Please copy out every line in the records below that includes the word "inputs".
━━━━━━━━
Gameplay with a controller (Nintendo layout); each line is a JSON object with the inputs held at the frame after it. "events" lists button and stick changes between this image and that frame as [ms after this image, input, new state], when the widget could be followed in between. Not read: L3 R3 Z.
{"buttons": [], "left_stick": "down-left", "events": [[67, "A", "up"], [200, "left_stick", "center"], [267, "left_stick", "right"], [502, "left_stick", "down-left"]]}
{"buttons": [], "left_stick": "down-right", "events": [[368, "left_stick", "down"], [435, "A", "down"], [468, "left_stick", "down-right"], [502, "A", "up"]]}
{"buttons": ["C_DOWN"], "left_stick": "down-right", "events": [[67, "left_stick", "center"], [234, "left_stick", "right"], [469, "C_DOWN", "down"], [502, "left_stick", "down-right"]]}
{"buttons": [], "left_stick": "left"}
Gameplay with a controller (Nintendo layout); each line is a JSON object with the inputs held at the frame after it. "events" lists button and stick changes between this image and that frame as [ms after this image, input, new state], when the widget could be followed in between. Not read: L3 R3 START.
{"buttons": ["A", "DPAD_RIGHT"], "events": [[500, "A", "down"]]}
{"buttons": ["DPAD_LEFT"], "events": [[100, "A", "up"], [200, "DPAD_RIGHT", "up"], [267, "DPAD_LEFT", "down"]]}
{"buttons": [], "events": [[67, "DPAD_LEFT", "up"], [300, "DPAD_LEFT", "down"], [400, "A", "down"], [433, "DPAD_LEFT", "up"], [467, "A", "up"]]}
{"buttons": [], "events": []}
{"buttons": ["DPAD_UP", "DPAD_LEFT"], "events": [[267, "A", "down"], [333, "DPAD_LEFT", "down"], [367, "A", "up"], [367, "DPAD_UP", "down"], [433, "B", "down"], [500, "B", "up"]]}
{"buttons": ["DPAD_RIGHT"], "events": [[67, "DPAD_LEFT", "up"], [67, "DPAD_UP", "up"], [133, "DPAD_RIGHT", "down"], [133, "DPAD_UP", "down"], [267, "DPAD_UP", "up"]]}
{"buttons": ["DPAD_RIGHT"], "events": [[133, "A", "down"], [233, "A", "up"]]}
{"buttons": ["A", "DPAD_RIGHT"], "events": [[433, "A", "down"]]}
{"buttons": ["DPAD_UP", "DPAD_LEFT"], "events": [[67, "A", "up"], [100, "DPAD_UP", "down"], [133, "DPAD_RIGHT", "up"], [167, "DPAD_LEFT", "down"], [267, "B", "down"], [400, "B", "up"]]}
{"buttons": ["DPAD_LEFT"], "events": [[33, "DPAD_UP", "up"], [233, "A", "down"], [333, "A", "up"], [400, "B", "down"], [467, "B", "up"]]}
━━━━━━━━
__Response below__.
Gameplay with a controller (Nintendo layout); each line is a JSON object with the inputs held at the frame after it. "events" lists button and stick changes between this image and that frame as [ms after this image, input, new state], when the widget could be followed in between. Not read: L3 R3 Z.
Gameplay with a controller (Nintendo layout); each line is a JSON object with the inputs held at the frame after it. "events" lists button and stick changes between this image and that frame as [ms after this image, input, new state], when the widget could be followed in between. Not read: L3 R3 START.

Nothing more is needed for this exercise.